Quelques exemples en vrac.

  • Pour dire ensemble, on dit désormais intelligence collective : c’est plus chic…
  • Que l’organisation soit agile ne relève pas du seul état d’esprit : la rigidité est le résultat des contraintes organisationnelles, des prés carrés, des murailles de Chine et des batailles de clochers…
  • La transparence est réclamée de partout, mais on oublie qu’elle devient totalitaire si on la veut totale.
  • Résistance au changement ? Vous connaissez beaucoup de gens qui résistent à mieux ?
  • Pourquoi dit-on burnout plutôt qu’épuisement professionnel plus explicite ? Pour masquer la violence de certains fonctionnements internes en usant d’une autre langue ?
  • Les sigles sont le meilleur moyen pour mettre à distance, y compris sur les politiques publiques les plus ambitieuses.
  • Tant de personnes se noient dans les causes au lieu de se vitaliser avec les projets car rares sont ceux qui pensent pour quoi et non pourquoi.
  • On glose sur la force du collectif alors même qu’on choisit l’atomisation : bureaux de passage, bureaux-bocaux pour s’isoler des bruits, casques qui enferment chacun dans sa bulle acoustique…
  • Pourquoi répète-t-on qu’il faut mettre l’humain au centre ? Parce que le centre a bougé et qu’il n’est plus là où on l’a laissé…
  • Tout le monde sait maintenant que les éléments de langage sont en fait des éléments de langue de bois.

Tout cela ne mériterait pas de sonner le tocsin si on était encore dans la vie d’avant. Mais nous sommes déjà demain : la demande de transition arrive de partout, interpelle tout. Tout comme la panoplie des outils. Les enjeux existentiels à l’échelle de l’humanité nous submergent, les impasses se multiplient dans toutes les facettes de la vie en société, le sentiment grandit que le chemin parcouru à contresens est irréversible : le climat a lancé l’alarme ; la biodiversité a radicalement régressé jusqu’à rendre vulnérable l’espèce humaine ; le gaspillage atteint des sommets avec la perte irrémédiable de matières premières, y compris le pétrole… Sans compter que nos façons de vivre et leur impact social sont mis en question. Nous l’avons tous constaté avec la Covid et avec le télétravail.

Penser projet au lieu de se noyer dans les causes, penser pour quoi et non pourquoi.

La communication publique échappent-elle à ces risques ? C’est bien possible. Pour plusieurs raisons relatives aux acteurs et aux problématiques.
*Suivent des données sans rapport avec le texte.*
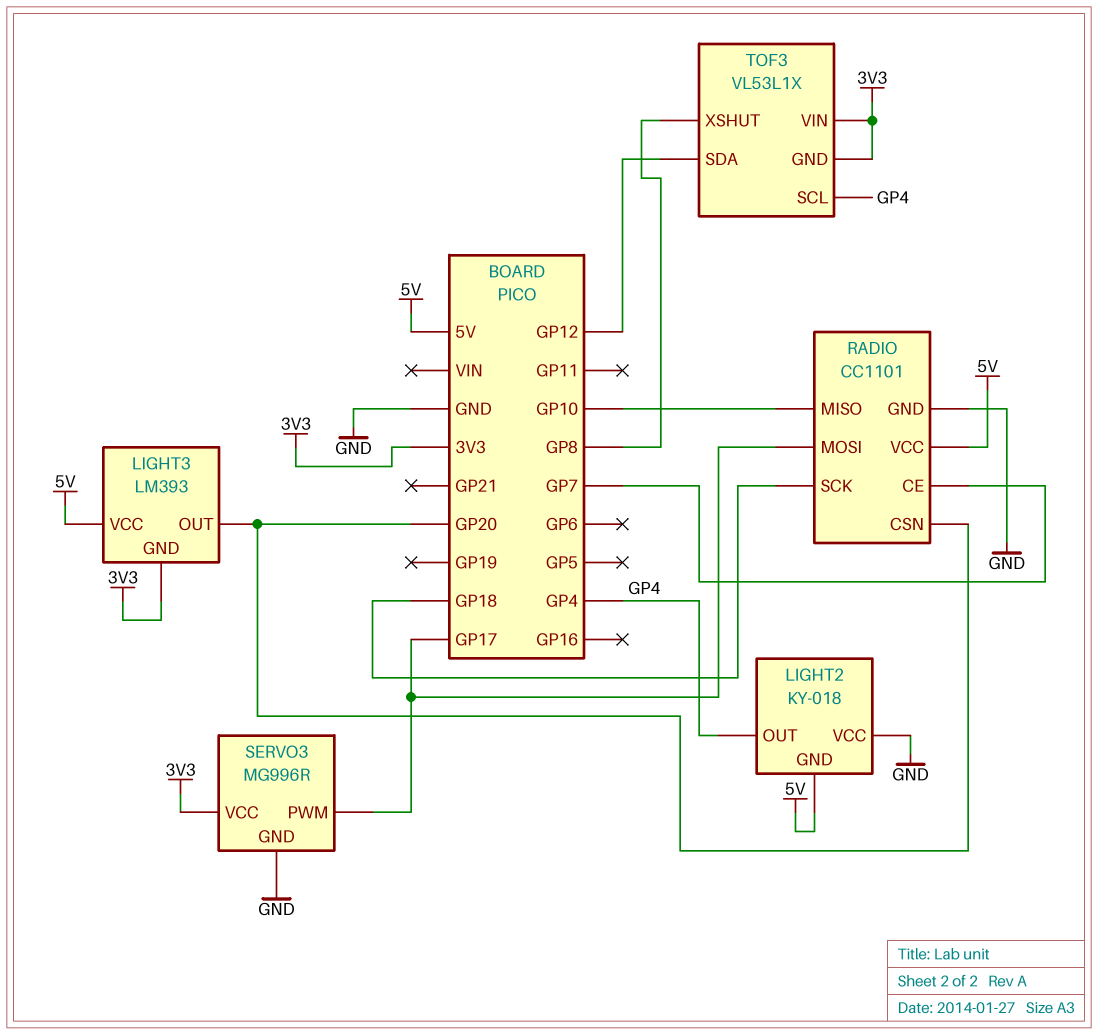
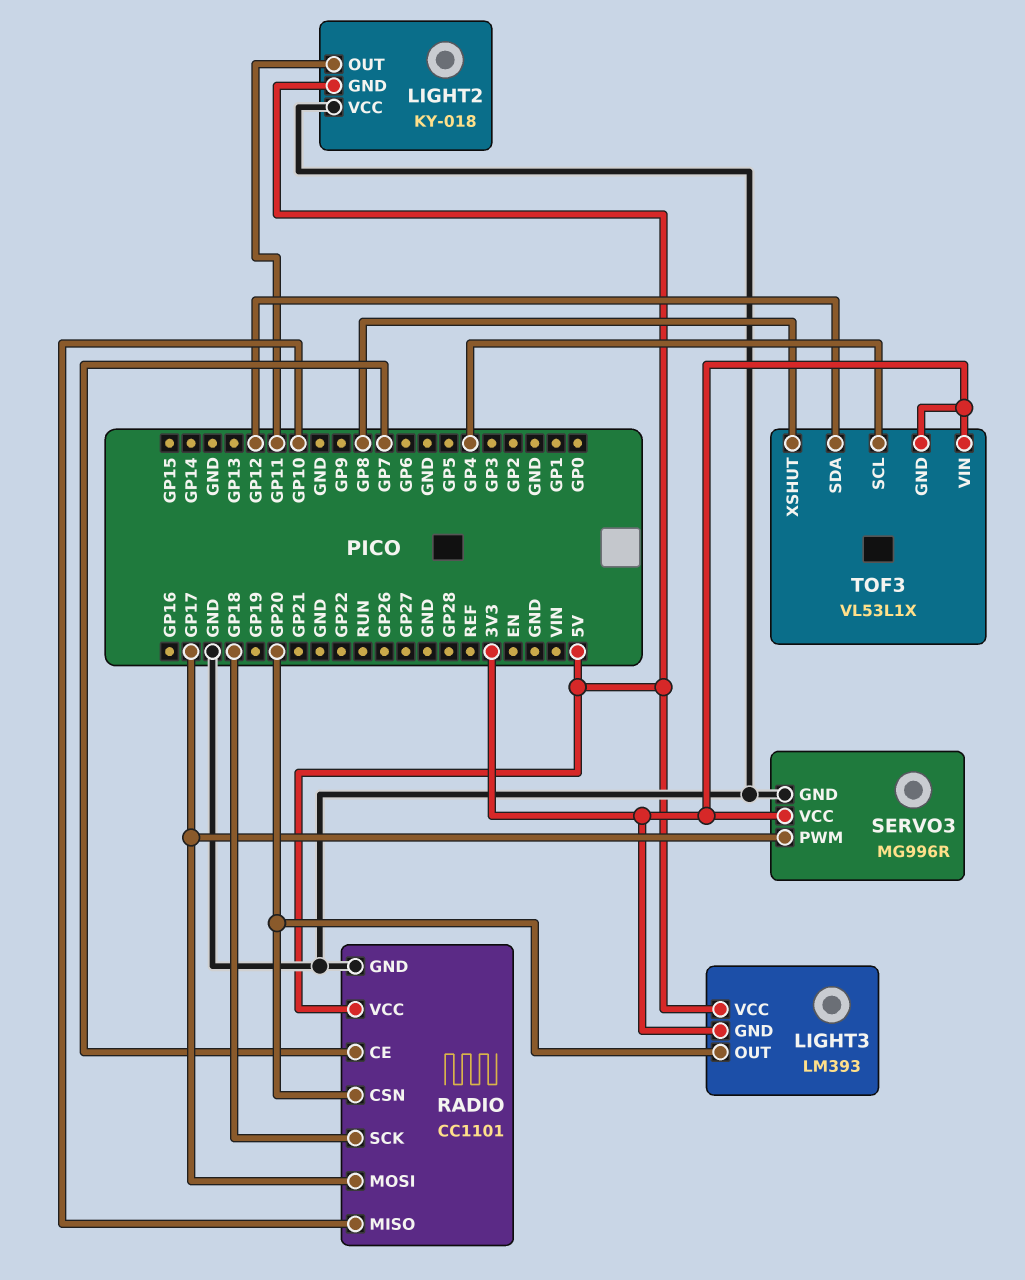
LIGHT2 pin OUT: GP4 -> GP11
D’abord, les communicants des institutions publiques portent personnellement l’exigence de service, de rigueur, de partage. Ce qui les rend sensibles à la pertinence des enjeux comme des outils… Les communicants du privé ne sont ni ignorants ni indifférents ni inconscients ni cyniques mais l’endossement est moindre, du fait notamment de la primauté des impacts financiers, classiquement sur le cours de bourse mais aussi bientôt sur le partage de la valeur...

Ensuite, le bien-être de la collectivité suppose une réflexion sur le bien(-être) et un débat pour le définir. Les politiques publiques imposent donc des contraintes et des précautions, dans leur déclenchement comme dans la mise en oeuvre : l’interrogation permanente des concepts ; des enjeux à long terme qui visent l’efficacité.

Significativement, ce sont les mots les plus intéressants, voire pertinents et justes, qui sont les plus utilisés. Rien de surprenant, car aujourd’hui, c’est la chasse au sens qui l’emporte. Si les mots sont dévitalisés et l’échange sur le sens stérile, le management sera dérisoire. Il faut retrouver les chemins de la co-production.